RECORDS SUPPLIED:
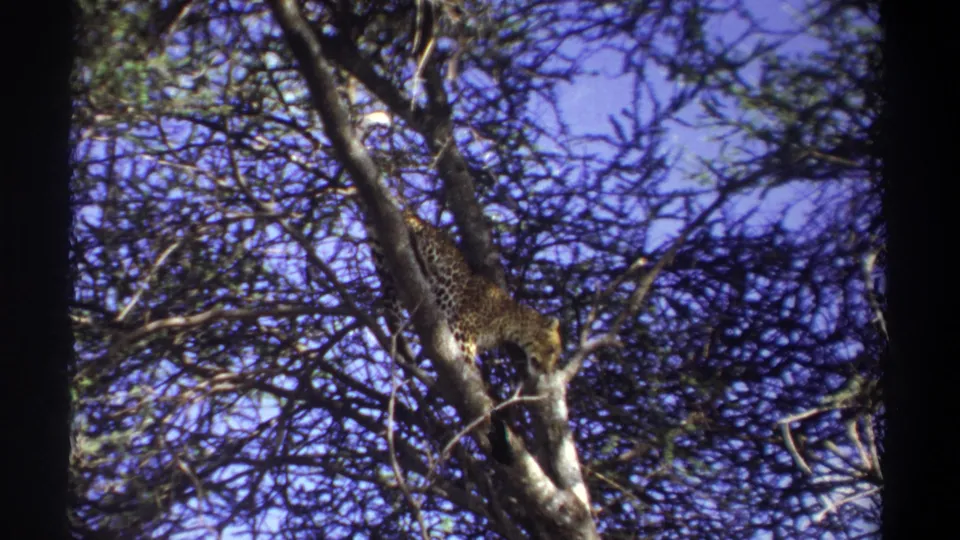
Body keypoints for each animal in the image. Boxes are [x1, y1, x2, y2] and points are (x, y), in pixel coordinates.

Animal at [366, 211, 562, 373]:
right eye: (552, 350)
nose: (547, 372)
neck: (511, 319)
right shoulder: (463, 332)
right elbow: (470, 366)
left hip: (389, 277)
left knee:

WHAT IS BEING ASKED:
All records must be output exactly as they are, except for the pictures, which are left out.

EXPECTED ANSWER:
Body keypoints for each animal in the image. Boxes are [x1, y1, x2, y2] and points are (x, y), in pixel coordinates.

Animal at [366, 211, 562, 373]:
right eye: (552, 350)
nose: (547, 372)
neck: (511, 319)
right shoulder: (463, 332)
right elbow: (470, 366)
left hip: (389, 277)
left knee:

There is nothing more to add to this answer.